FILM ARCHIVES

Keeping the Fate

by

Hard as it is to begrudge a film as meticulously constructed and deeply felt as Julio Medem’s Lovers of the Arctic Circle, this avowedly whimsical, magic-realist take on destiny remains pinned to the ground by the obsessive exactitude of its own symbolism. It seems as though its every image has a twin in metaphor, and every tossed-off remark is meant as a secret maxim. Like the clandestine sweethearts of its title, this Spanish-language movie leads a double life, and soon enough begins to slip up and exhaust itself.

The film’s stamina is tested by a daunting plot, told in alternating chapters titled “Otto” and “Ana.” They meet at age eight, when Otto’s parents are breaking up and Ana’s father has just died; she convinces herself that her father’s spirit has entered Otto’s body. Remarkable timing of a different sort figures in when, as teenagers, Otto and Ana consummate their love about the same time that their parents decide to move in together. Tragedy soon spurs Otto’s departure and disappearance; he becomes a pilot, flying between Spain and Finland, while troubles of her own impel Ana, incredibly, toward Finland as well. There she meets another Otto, an old man, and decides he is the German pilot for whom her Otto was named.
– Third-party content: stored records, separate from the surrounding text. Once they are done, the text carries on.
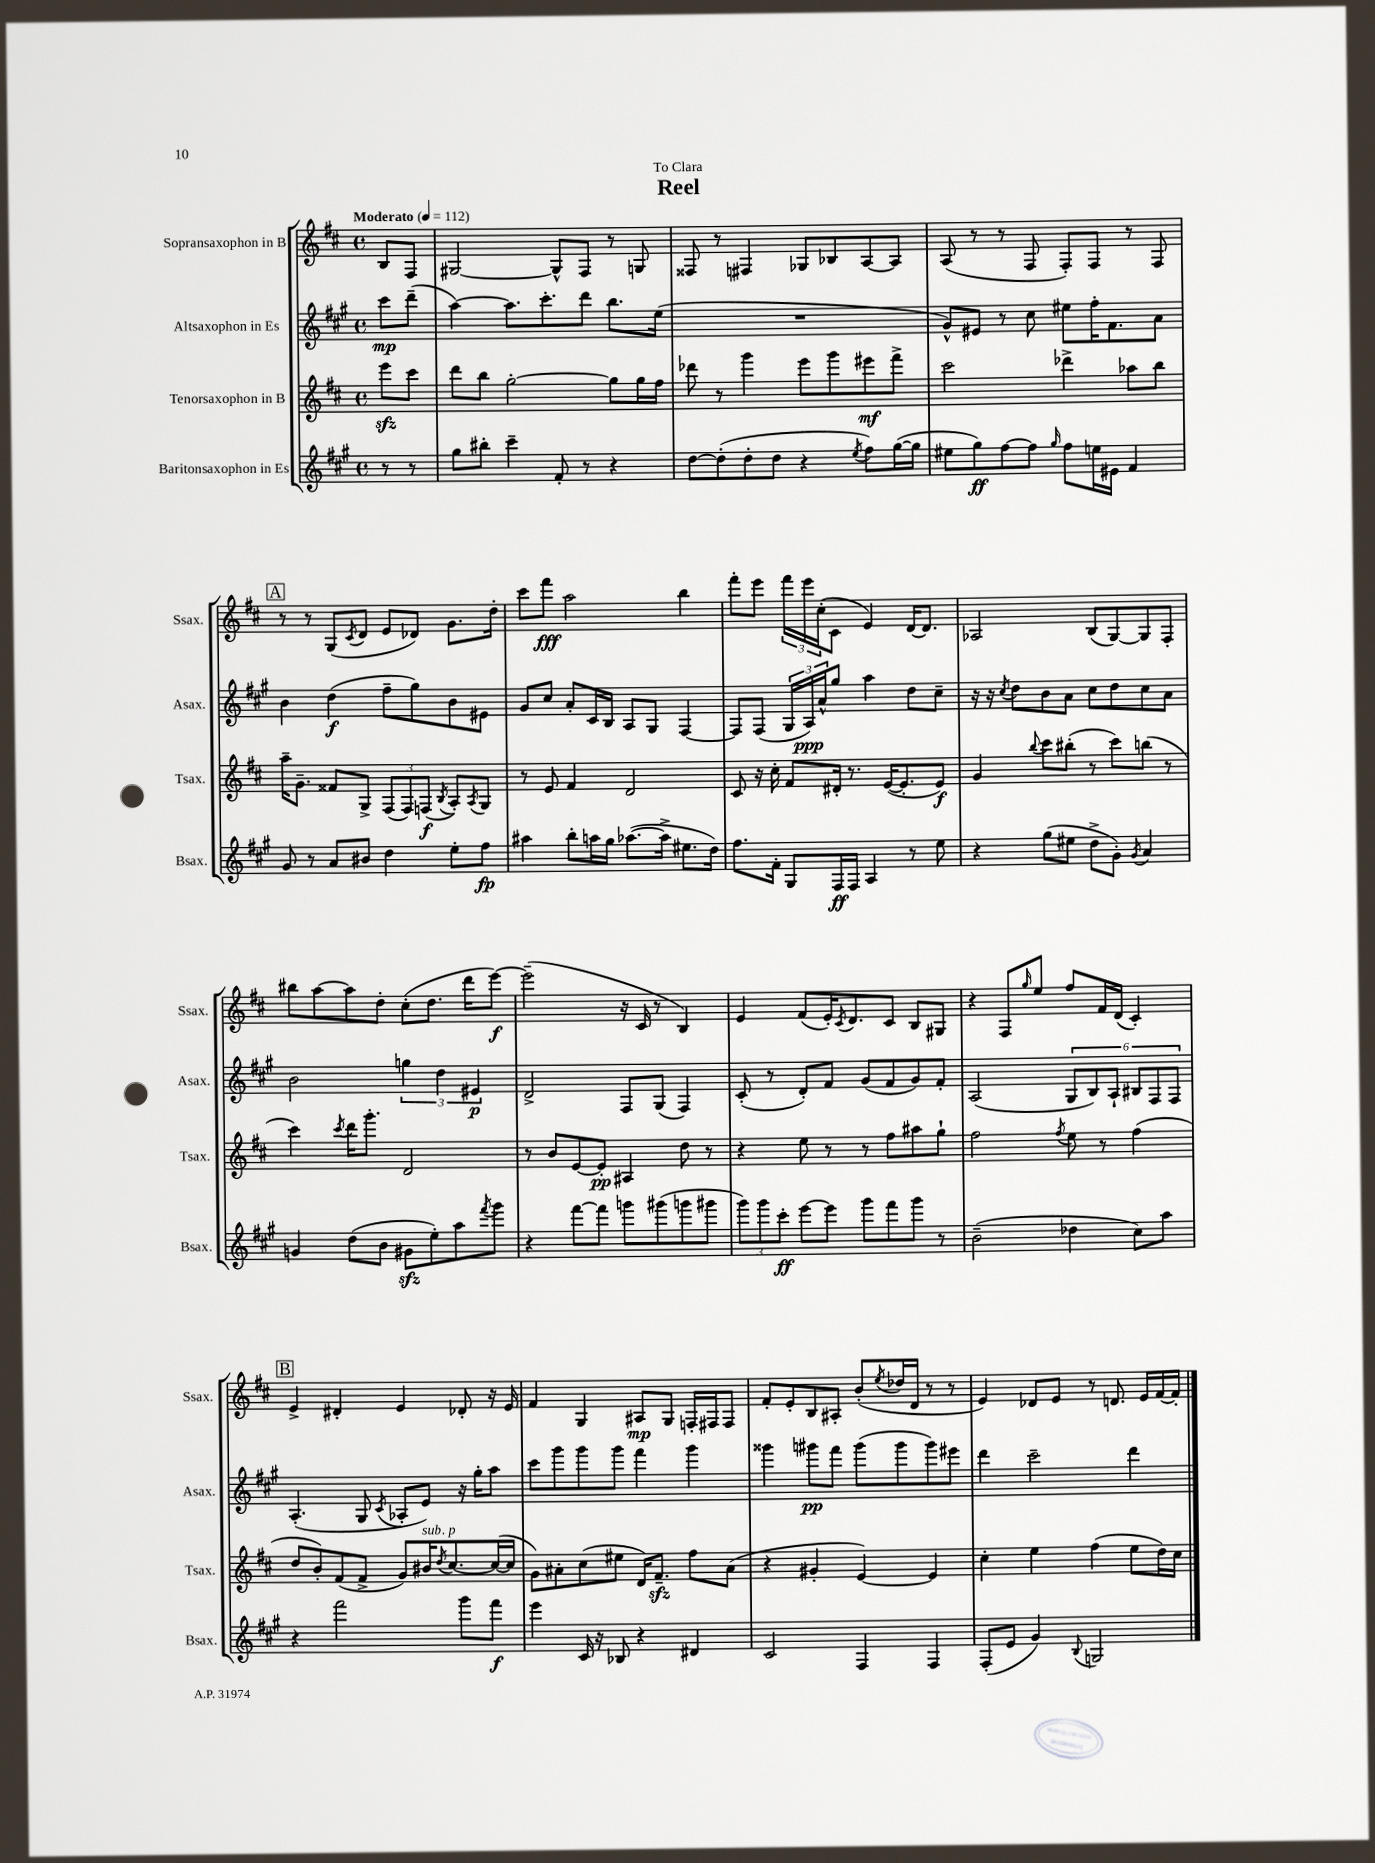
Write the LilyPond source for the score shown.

\header { title = "Reel" dedication = "To Clara" }
<<
\new StaffGroup <<
\new Staff = "s0" \with { instrumentName = "Sopransaxophon in B" shortInstrumentName = "Ssax." } {
    \clef treble \key d \major \defaultTimeSignature \time 4/4 \partial 4 \tempo "Moderato" 4 = 112
    b8 fis8 |
    gis2~ gis8-^ fis8 r8 g8 |
    fisis8 r8 fis4 ges8 bes8 a8~ a8 |
    a8( r8 r8 fis8 fis8-.) fis8 r8 fis8 |
    \mark \markup { \box "A" } r8 r8 g8( \acciaccatura { cis'8 } d'8 e'8 des'8) g'8. d''16-. |
    cis'''8 fis'''8\fff a''2 b''4 |
    fis'''8-. e'''8 \tuplet 3/2 { fis'''16 e'''16 cis''16-.( } cis'8 e'4) d'16~ d'8. |
    aes2 b8( g8~) g8 fis8-. |
    bis''8 a''8~ a''8 d''8-. cis''8-.( d''8. d'''16 e'''8~\f) |
    e'''2--( r16 cis'16 r8 b4) |
    e'4 fis'8( e'16-.) \acciaccatura { cis'8 } d'8. cis'8 b8 gis8 |
    r4 fis8 \grace { g''16 } e''8 fis''8 fis'16 d'16( cis'4-.) |
    \mark \markup { \box "B" } e'4-> dis'4-. e'4 des'8-. r16 e'16 |
    fis'4 g4 ais8\mp g8 f16-. fis16 fis8 |
    fis'8-. e'8-. b8 ais8-. b'8-.( \acciaccatura { e''8 } des''16 d'16 r8 r8 |
    e'4) des'8 e'8 r8 d'8. e'16 fis'16~ fis'16-. \bar "|." |
}
\new Staff = "s1" \with { instrumentName = "Altsaxophon in Es" shortInstrumentName = "Asax." } {
    \clef treble \key a \major \defaultTimeSignature \time 4/4 \partial 4
    cis'''8\mp d'''8--( |
    a''4~) a''8. cis'''8.-. d'''8 b''8. e''16( |
    R1 |
    gis'8-^) eis'8 r8 cis''8 eis''8 fis''16-. fis'8. a'8 |
    \mark \markup { \box "A" } b'4 d''4\f( fis''8-- gis''8) b'8 eis'8 |
    gis'8 cis''8 a'8-. cis'16 b16 a8 gis8 fis4~ |
    fis8 fis8( \tuplet 3/2 { gis16 a16\ppp) a'16-^ } gis''8 a''4 d''8 cis''8-- |
    r16 r16 \acciaccatura { cis''8 } d''8 b'8 a'8 cis''8 d''8 cis''8 a'8 |
    b'2 \tuplet 3/2 { g''4 d''4 eis'4\p } |
    d'2-> fis8 gis8( fis4) |
    cis'8-.( r8 d'8-.) fis'8 gis'8( fis'8 gis'8) fis'8-. |
    a2( \tuplet 6/4 { gis8 b8) a8-! bis8 fis8 fis8 } |
    \mark \markup { \box "B" } a4.-.( gis8 \acciaccatura { cis'8 } aes8-. e'8) r16 gis''16-. a''8 |
    cis'''8 gis'''8 gis'''8 gis'''8 fis'''4 gis'''4 |
    gisis'''4 gis'''8\pp fis'''8 gis'''8( gis'''8 gis'''8) eis'''8 |
    d'''4 cis'''2-- d'''4 \bar "|." |
}
\new Staff = "s2" \with { instrumentName = "Tenorsaxophon in B" shortInstrumentName = "Tsax." } {
    \clef treble \key d \major \defaultTimeSignature \time 4/4 \partial 4
    e'''8\sfz cis'''8 |
    d'''8 b''8 g''2~-. g''8 g''16 fis''16 |
    des'''8 r8 g'''4 e'''8 g'''8 eis'''8\mf fis'''8-> |
    cis'''2 des'''4-> aes''8 b''8 |
    \mark \markup { \box "A" } a''16-- g'8.-- fisis'8 g8-> \tuplet 3/2 { fis8( fis8) f8\f( } \acciaccatura { b8 } a8-.) \acciaccatura { a8 } g8 |
    r8 e'8 fis'4 d'2 |
    cis'8 r16 cis''16-. fis'8 dis'16-. r8. e'16~( e'8.-. e'8\f) |
    g'4 \appoggiatura { b''8 } cis'''8 bis''8-.( r8 cis'''8) b''8( r8 |
    cis'''4) \acciaccatura { cis'''8 } d'''16 g'''8.-. d'2 |
    r8 b'8 e'8~ e'8-.\pp ais4 d''8 r8 |
    r4 e''8 r8 r8 fis''8 ais''8 g''8-! |
    fis''2 \acciaccatura { fis''8 } e''8 r8 fis''4( |
    \mark \markup { \box "B" } d''8 b'8-.) fis'8( fis'8-> g'8) bis'16^\markup { \italic "sub. p" } \acciaccatura { d''8 } cis''8.~ cis''16~( cis''16 |
    g'8) ais'8-. cis''8( eis''8 d'16) fis'8.--\sfz fis''8 ais'8( |
    r4 gis'4-. e'4~) e'4 |
    cis''4-. e''4 fis''4( e''8 d''16) cis''16 \bar "|." |
}
\new Staff = "s3" \with { instrumentName = "Baritonsaxophon in Es" shortInstrumentName = "Bsax." } {
    \clef treble \key a \major \defaultTimeSignature \time 4/4 \partial 4
    r8 r8 |
    gis''8 bis''8-. cis'''4-- fis'8-. r8 r4 |
    d''8~ d''8-.( d''8-. d''8 r4 \acciaccatura { e''8 } fis''8) gis''16~( gis''16 |
    eis''8 gis''8\ff) fis''8~ fis''8 \grace { gis''16 } fis''8 e''16 eis'16 fis'4 |
    \mark \markup { \box "A" } gis'8 r8 a'8 bis'8 d''4 e''8-. fis''8\fp |
    ais''4 b''8-. a''16 gis''16 aes''8.~( aes''16-> eis''8. d''16) |
    fis''8. fis'16-. gis8 fis16\ff fis16 a4 r8 e''8 |
    r4 gis''8( eis''8 d''8-> gis'8-.) \acciaccatura { gis'8 } a'4 |
    g'4 d''8( b'8 gis'8\sfz e''8-.) a''8 \acciaccatura { fis'''8 } gis'''8 |
    r4 fis'''8~ fis'''8 g'''8 gis'''8( g'''8 gis'''8 |
    \tuplet 3/2 { gis'''8) gis'''8 cis'''8-.\ff } e'''8~ e'''8 gis'''8 fis'''8 gis'''8 r8 |
    b'2--( des''4 cis''8) a''8 |
    \mark \markup { \box "B" } r4 fis'''2 gis'''8 fis'''8\f |
    e'''4 cis'16 r16 bes8 r4 dis'4 |
    cis'2 fis4 fis4 |
    fis8-.( e'8 gis'4) \appoggiatura { b8 } g2 \bar "|." |
}
>>
>>
\layout { \context { \Score \remove "Bar_number_engraver" } }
Ana feels that this final coincidence is a harbinger of (unspecified) destiny; she sits down outside her cottage and literally waits for fate to happen. Ana’s chosen religion is one of ironic accidents, while Otto locates a guiding creed in the motions of orbits and cycles. But Otto’s repeated declaration that “Life is a circle”— a belief underscored by his and Ana’s palindromic names— would grate even if Elton John hadn’t beaten him to that punch, while Ana’s passive notion of destiny leaves her simply idle. Najwa Nimri’s brittle, melancholy performance, however, beautifully evokes Ana’s restless inertia; her huge eyes are deep pools stirred from beneath.
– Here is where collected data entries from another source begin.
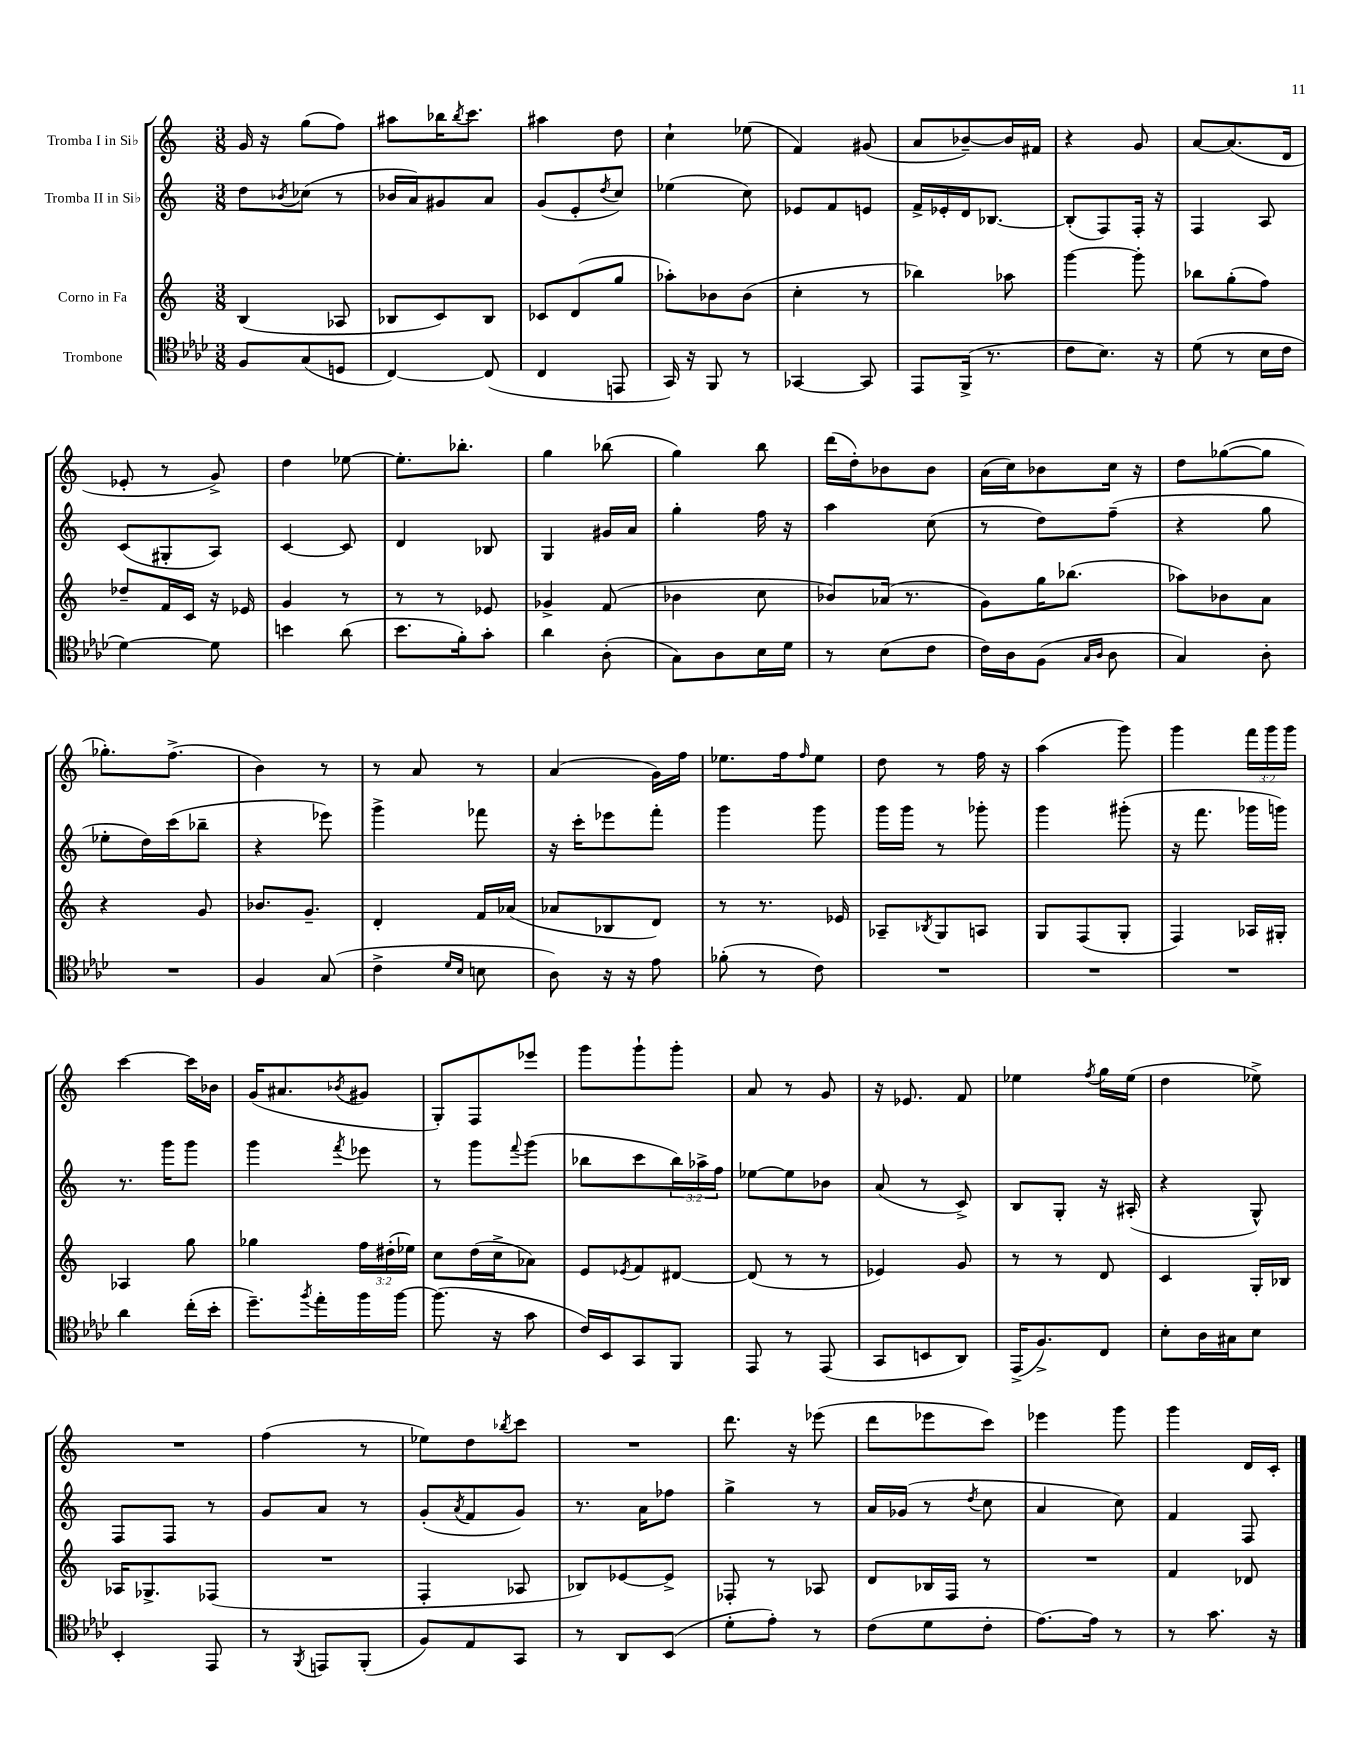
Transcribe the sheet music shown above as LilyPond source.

<<
\new StaffGroup <<
\new Staff = "s0" \with { instrumentName = "Tromba I in Sib" } {
    \clef treble \key c \major \numericTimeSignature \time 3/8 \override Staff.TupletNumber.text = #tuplet-number::calc-fraction-text
    g'16 r16 g''8( f''8) |
    ais''8 bes''16 \acciaccatura { bes''8 } c'''8. |
    ais''4 d''8 |
    c''4-! ees''8( |
    f'4) gis'8( |
    a'8 bes'8~--) bes'16 fis'16 |
    r4 g'8 |
    a'8~ a'8.( d'16 |
    ees'8-. r8 g'8->) |
    d''4 ees''8~ |
    ees''8.-. bes''8.-. |
    g''4 bes''8( |
    g''4) b''8 |
    d'''16( d''16-.) bes'8 bes'8 |
    a'16( c''16) bes'8 c''16 r16 |
    d''8 ges''8~( ges''8 |
    ges''8.-.) f''8.->( |
    b'4) r8 |
    r8 a'8 r8 |
    a'4( g'16) f''16 |
    ees''8. f''16 \grace { f''16 } ees''8 |
    d''8 r8 f''16 r16 |
    a''4( g'''8) |
    g'''4 \tuplet 3/2 { f'''16 g'''16 g'''16 } |
    c'''4~ c'''16 bes'16 |
    g'16( ais'8. \acciaccatura { bes'8 } gis'8 |
    g8-.) f8 ees'''8 |
    g'''8 g'''8-! g'''8-. |
    a'8 r8 g'8 |
    r16 ees'8. f'8 |
    ees''4 \acciaccatura { f''8 } g''16 ees''16( |
    d''4 ees''8->) |
    R4. |
    f''4( r8 |
    ees''8) d''8 \acciaccatura { bes''8 } c'''8 |
    R4. |
    d'''8. r16 ees'''8( |
    d'''8 ees'''8 c'''8) |
    ees'''4 g'''8 |
    g'''4 d'16 c'16-. \bar "|." |
}
\new Staff = "s1" \with { instrumentName = "Tromba II in Sib" } {
    \clef treble \key c \major \numericTimeSignature \time 3/8 \override Staff.TupletNumber.text = #tuplet-number::calc-fraction-text
    d''8 \acciaccatura { bes'8 } ces''8( r8 |
    bes'16 a'16) gis'8 a'8 |
    g'8( e'8-. \acciaccatura { d''8 } c''8) |
    ees''4( c''8) |
    ees'8 f'8 e'8 |
    f'16-> ees'16-. d'16 bes8.~ |
    bes8-.( f8) f16-. r16 |
    f4 a8 |
    c'8( gis8-. a8) |
    c'4~ c'8 |
    d'4 bes8 |
    g4 gis'16 a'16 |
    g''4-. f''16 r16 |
    a''4 c''8( |
    r8 d''8) f''8--( |
    r4 g''8 |
    ees''8-. d''16) c'''16( bes''8-- |
    r4 ees'''8) |
    g'''4-> fes'''8 |
    r16 c'''16-. ees'''8 f'''8-. |
    g'''4 g'''8 |
    g'''16 g'''16 r8 ges'''8-. |
    g'''4 gis'''8-.( |
    r16 f'''8. ges'''16 g'''16) |
    r8. g'''16 g'''8 |
    g'''4 \acciaccatura { f'''8 } ees'''8 |
    r8 g'''8 \appoggiatura { f'''8 } g'''8( |
    bes''8 c'''8 \tuplet 3/2 { bes''16) aes''16-> f''16 } |
    ees''8~ ees''8 bes'8 |
    a'8( r8 c'8->) |
    b8 g8-. r16 ais16-.( |
    r4 g8-^) |
    f8 f8 r8 |
    g'8 a'8 r8 |
    g'8-.( \acciaccatura { a'8 } f'8 g'8) |
    r8. a'16 fes''8 |
    g''4-> r8 |
    a'16 ges'16( r8 \acciaccatura { d''8 } c''8 |
    a'4 c''8) |
    f'4 f8 \bar "|." |
}
\new Staff = "s2" \with { instrumentName = "Corno in Fa" } {
    \clef treble \key c \major \numericTimeSignature \time 3/8 \override Staff.TupletNumber.text = #tuplet-number::calc-fraction-text
    b4( aes8 |
    bes8 c'8) bes8 |
    ces'8 d'8( g''8 |
    aes''8-.) bes'8 bes'8( |
    c''4-. r8 |
    bes''4) aes''8 |
    g'''4~ g'''8-. |
    bes''8 g''8-.( f''8) |
    des''8-- f'16 c'16 r16 ees'16 |
    g'4 r8 |
    r8 r8 ees'8 |
    ges'4-> f'8( |
    bes'4 c''8 |
    bes'8) aes'16( r8. |
    g'8) g''16 bes''8.( |
    aes''8) bes'8 a'8 |
    r4 g'8 |
    bes'8. g'8.-- |
    d'4-. f'16 aes'16( |
    aes'8 bes8 d'8) |
    r8 r8. ees'16 |
    aes8-- \acciaccatura { bes8 } g8 a8 |
    g8 f8( g8-. |
    f4) aes16 gis16-. |
    aes4 g''8 |
    ges''4 \tuplet 3/2 { f''16 dis''16-.( ees''16) } |
    c''8 d''16( c''16-> aes'8) |
    e'8 \acciaccatura { ees'8 } f'8 dis'8~ |
    dis'8( r8 r8 |
    ees'4) g'8 |
    r8 r8 d'8 |
    c'4 g16-. bes16 |
    aes16 ges8.-> fes8( |
    R4. |
    f4-. aes8 |
    bes8) ees'8~ ees'8-> |
    fes8-. r8 aes8 |
    d'8 bes16 f16 r8 |
    R4. |
    f'4 des'8 \bar "|." |
}
\new Staff = "s3" \with { instrumentName = "Trombone" } {
    \clef tenor \key aes \major \numericTimeSignature \time 3/8
    f8 g8( d8 |
    c4~) c8( |
    c4 e,8 |
    g,16) r16 f,8 r8 |
    ges,4~ ges,8 |
    ees,8 f,16->( r8. |
    c'8 bes8.) r16 |
    des'8( r8 bes16 c'16 |
    des'4~) des'8 |
    b'4 aes'8( |
    bes'8. f'16-.) g'8-. |
    aes'4 aes8-.( |
    g8) aes8 bes16 des'16 |
    r8 bes8( c'8 |
    c'16) aes16 f8( \grace { g16 aes16 } aes8 |
    g4) aes8-. |
    R4. |
    f4 g8( |
    c'4-> \grace { des'16 bes16 } b8 |
    aes8) r16 r16 ees'8 |
    fes'8-.( r8 c'8) |
    R4. |
    R4. |
    R4. |
    aes'4 c''16-.( bes'16-. |
    des''8.--) \acciaccatura { f''8 } ees''16-. f''16 f''16~ |
    f''8.( r16 g'8 |
    c'16) bes,16 g,8 f,8 |
    ees,8 r8 ees,8( |
    g,8 b,8 aes,8) |
    ees,16->( f8.->) c8 |
    bes8-. aes16 gis16 bes8 |
    bes,4-. ees,8 |
    r8 \acciaccatura { f,8 } e,8 f,8-.( |
    f8) ees8 g,8 |
    r8 aes,8 bes,8( |
    des'8-. ees'8-.) r8 |
    c'8( des'8 c'8-. |
    ees'8.~) ees'16 r8 |
    r8 g'8. r16 \bar "|." |
}
>>
>>
\layout { \context { \Score \remove "Bar_number_engraver" } }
Desire is just about all Ana does, and though desire’s literal objective may be death, there needn’t have been so much of it here; the messier, better scenario would have let more folks stick around and try to resolve things themselves. Since writer-director Medem takes the melodramatic easy way out, he invites surely unwelcome comparison between his film and Sliding Doors, with its rotating narrative and fixation on what-if coincidences. Lovers of the Arctic Circle exhibits no more recognition than Ana does that chance can’t be contrived; though the wonderful Nimri braces her character for a revelation, the film’s final events seem as predictable as the path of a compass.